До того самого момента, когда бабушка и мама вернутся из своего загадочного ночного странствия. И все начнут целоваться. И приговаривать: «Христос воскресе!»
Я, конечно, понятия не имел, что значит это присловье. Просто звуки. Во всём остальном течении жизни имя Христа не упоминалось. Или упоминалось тайком от меня, или незаметно, и я просто не фиксировал его в сознании. Оно являлось именно в сочетании с «воскресе», вместе с особенным выражением лиц, радостной вознёй, бессонной ночью, нежнейше-вкуснейшей пищей.
– Господи Иисусе!
– Христос воскресе!
Встреча с именем Божиим.
Если сказать:
– Вера! – то из-за стенки или иной перегородки, отделяющей нас от небытия, появится бабушка или мама.
А если сказать:
– Господи Иисусе Христе! – то появится Иисус Христос.
Тот самый, который воскрес, который пожалел мой пальчик, которого и я почему-то жалею и боюсь, как бы он на меня не рассердился.

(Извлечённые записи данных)
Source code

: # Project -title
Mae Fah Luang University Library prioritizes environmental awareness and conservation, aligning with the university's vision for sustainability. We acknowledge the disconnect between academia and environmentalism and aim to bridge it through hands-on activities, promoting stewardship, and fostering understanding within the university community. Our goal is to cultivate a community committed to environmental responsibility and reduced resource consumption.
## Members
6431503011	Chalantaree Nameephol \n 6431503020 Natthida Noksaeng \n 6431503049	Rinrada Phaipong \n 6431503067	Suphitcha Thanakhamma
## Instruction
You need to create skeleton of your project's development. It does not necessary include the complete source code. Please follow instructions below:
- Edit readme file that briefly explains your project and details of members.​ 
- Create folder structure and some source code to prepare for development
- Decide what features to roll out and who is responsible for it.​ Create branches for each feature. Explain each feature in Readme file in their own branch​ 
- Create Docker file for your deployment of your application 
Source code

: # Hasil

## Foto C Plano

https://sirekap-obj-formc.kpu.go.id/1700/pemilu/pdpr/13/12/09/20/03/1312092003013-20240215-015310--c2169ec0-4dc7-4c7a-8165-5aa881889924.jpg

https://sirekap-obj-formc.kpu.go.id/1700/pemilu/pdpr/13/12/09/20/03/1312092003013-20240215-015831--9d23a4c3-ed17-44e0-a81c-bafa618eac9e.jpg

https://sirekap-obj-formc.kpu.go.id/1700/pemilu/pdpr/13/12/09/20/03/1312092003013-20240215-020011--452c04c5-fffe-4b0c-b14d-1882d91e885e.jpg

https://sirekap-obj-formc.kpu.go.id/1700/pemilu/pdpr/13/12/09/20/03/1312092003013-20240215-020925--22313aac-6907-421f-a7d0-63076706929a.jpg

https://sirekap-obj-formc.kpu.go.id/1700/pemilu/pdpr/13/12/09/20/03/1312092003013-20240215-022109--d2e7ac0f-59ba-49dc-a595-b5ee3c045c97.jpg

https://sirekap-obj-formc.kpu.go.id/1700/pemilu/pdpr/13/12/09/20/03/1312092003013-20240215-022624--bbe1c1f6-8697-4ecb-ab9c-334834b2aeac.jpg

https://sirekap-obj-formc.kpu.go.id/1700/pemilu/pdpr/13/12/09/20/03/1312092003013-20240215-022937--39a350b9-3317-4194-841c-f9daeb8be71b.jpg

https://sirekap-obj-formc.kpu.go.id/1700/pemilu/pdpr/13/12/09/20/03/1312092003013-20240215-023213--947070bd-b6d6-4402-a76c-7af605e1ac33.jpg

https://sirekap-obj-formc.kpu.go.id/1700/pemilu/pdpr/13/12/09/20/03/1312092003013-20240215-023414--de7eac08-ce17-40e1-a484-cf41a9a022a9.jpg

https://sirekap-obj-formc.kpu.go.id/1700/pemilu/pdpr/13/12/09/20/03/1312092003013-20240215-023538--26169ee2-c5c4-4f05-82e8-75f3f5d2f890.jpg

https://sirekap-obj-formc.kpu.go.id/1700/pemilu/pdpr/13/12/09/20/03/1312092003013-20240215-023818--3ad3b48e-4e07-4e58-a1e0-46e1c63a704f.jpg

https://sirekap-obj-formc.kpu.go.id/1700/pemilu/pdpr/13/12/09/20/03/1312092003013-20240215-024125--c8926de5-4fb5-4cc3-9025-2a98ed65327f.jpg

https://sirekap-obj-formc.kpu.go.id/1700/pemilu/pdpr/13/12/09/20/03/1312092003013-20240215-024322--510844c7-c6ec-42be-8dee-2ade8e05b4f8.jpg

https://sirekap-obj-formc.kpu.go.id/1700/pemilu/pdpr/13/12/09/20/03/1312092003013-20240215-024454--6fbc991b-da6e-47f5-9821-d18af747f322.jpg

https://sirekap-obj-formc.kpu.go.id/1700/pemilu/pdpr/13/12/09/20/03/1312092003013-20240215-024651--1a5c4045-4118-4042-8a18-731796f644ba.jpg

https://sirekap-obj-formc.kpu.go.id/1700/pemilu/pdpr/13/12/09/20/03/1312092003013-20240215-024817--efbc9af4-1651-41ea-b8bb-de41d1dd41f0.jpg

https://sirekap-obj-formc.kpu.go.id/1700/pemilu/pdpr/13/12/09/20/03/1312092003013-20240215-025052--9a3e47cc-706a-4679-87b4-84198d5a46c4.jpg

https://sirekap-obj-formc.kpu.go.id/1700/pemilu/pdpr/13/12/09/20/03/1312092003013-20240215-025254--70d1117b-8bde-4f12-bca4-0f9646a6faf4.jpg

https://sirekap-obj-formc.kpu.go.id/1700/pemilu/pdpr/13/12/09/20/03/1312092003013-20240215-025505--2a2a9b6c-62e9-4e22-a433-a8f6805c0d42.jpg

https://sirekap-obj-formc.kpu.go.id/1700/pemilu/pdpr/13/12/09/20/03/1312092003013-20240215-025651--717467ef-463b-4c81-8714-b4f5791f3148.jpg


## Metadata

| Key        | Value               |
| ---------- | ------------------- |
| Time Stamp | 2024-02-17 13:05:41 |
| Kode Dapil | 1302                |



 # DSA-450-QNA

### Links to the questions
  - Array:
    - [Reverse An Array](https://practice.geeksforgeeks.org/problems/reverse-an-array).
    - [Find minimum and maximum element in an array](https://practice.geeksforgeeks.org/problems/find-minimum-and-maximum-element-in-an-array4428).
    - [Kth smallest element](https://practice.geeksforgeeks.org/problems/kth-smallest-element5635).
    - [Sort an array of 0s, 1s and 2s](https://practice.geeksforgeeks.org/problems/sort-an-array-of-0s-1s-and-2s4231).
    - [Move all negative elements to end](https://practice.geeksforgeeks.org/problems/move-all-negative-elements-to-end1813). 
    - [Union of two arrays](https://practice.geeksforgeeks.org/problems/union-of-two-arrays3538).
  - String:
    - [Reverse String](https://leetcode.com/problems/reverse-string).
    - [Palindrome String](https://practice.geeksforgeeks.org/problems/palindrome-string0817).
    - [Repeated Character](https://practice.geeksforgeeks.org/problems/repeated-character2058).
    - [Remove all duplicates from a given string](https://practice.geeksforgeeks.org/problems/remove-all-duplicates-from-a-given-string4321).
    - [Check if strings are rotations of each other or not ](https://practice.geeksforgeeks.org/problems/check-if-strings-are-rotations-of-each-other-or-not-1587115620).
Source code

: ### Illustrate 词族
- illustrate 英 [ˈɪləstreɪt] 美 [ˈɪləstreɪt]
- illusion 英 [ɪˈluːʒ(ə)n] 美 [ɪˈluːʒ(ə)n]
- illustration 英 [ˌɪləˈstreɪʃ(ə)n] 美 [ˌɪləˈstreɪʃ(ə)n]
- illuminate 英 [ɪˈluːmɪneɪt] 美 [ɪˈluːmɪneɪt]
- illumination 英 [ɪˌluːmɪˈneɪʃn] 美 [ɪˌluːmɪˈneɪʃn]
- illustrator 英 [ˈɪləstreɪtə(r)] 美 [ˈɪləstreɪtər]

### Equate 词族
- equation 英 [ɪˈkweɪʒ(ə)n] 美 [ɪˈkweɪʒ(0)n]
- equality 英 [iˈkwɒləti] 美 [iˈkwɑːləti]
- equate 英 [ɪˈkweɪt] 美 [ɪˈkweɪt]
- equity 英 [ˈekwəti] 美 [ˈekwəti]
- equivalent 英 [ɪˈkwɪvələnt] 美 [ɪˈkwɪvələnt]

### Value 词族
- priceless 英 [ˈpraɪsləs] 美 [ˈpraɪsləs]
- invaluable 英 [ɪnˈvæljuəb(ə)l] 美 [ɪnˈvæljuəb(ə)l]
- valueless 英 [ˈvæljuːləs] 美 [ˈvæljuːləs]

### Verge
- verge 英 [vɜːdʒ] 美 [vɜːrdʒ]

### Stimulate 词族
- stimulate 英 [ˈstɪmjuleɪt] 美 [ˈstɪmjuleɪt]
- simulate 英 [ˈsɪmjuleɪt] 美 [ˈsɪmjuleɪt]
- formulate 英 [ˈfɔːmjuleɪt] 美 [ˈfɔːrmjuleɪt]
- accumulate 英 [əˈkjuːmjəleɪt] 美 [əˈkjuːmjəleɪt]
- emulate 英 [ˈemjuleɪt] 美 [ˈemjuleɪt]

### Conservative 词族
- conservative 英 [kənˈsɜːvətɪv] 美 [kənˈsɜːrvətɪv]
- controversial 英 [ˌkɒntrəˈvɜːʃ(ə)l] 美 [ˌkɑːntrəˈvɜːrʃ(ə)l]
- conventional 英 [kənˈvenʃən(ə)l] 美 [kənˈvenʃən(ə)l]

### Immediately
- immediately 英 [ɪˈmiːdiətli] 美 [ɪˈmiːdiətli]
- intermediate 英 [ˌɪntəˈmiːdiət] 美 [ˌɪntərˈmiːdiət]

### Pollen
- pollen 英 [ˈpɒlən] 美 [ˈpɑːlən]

*Задание A*. Что, согласно фрагменту текста, все начнут приговаривать, когда бабушка и мама вернутся из ночного странствия?
*Задание B*. Выведите часть фрагмента текста, которая открывается словами, содержащими «Я, конечно, понятия», и завершается словами «меня не рассердился.».

*Ответ A*. «Христос воскресе!»

*Ответ B*.
Я, конечно, понятия не имел, что значит это присловье. Просто звуки. Во всём остальном течении жизни имя Христа не упоминалось. Или упоминалось тайком от меня, или незаметно, и я просто не фиксировал его в сознании. Оно являлось именно в сочетании с «воскресе», вместе с особенным выражением лиц, радостной вознёй, бессонной ночью, нежнейше-вкуснейшей пищей.
– Господи Иисусе!
– Христос воскресе!
Встреча с именем Божиим.
Если сказать:
– Вера! – то из-за стенки или иной перегородки, отделяющей нас от небытия, появится бабушка или мама.
А если сказать:
– Господи Иисусе Христе! – то появится Иисус Христос.
Тот самый, который воскрес, который пожалел мой пальчик, которого и я почему-то жалею и боюсь, как бы он на меня не рассердился.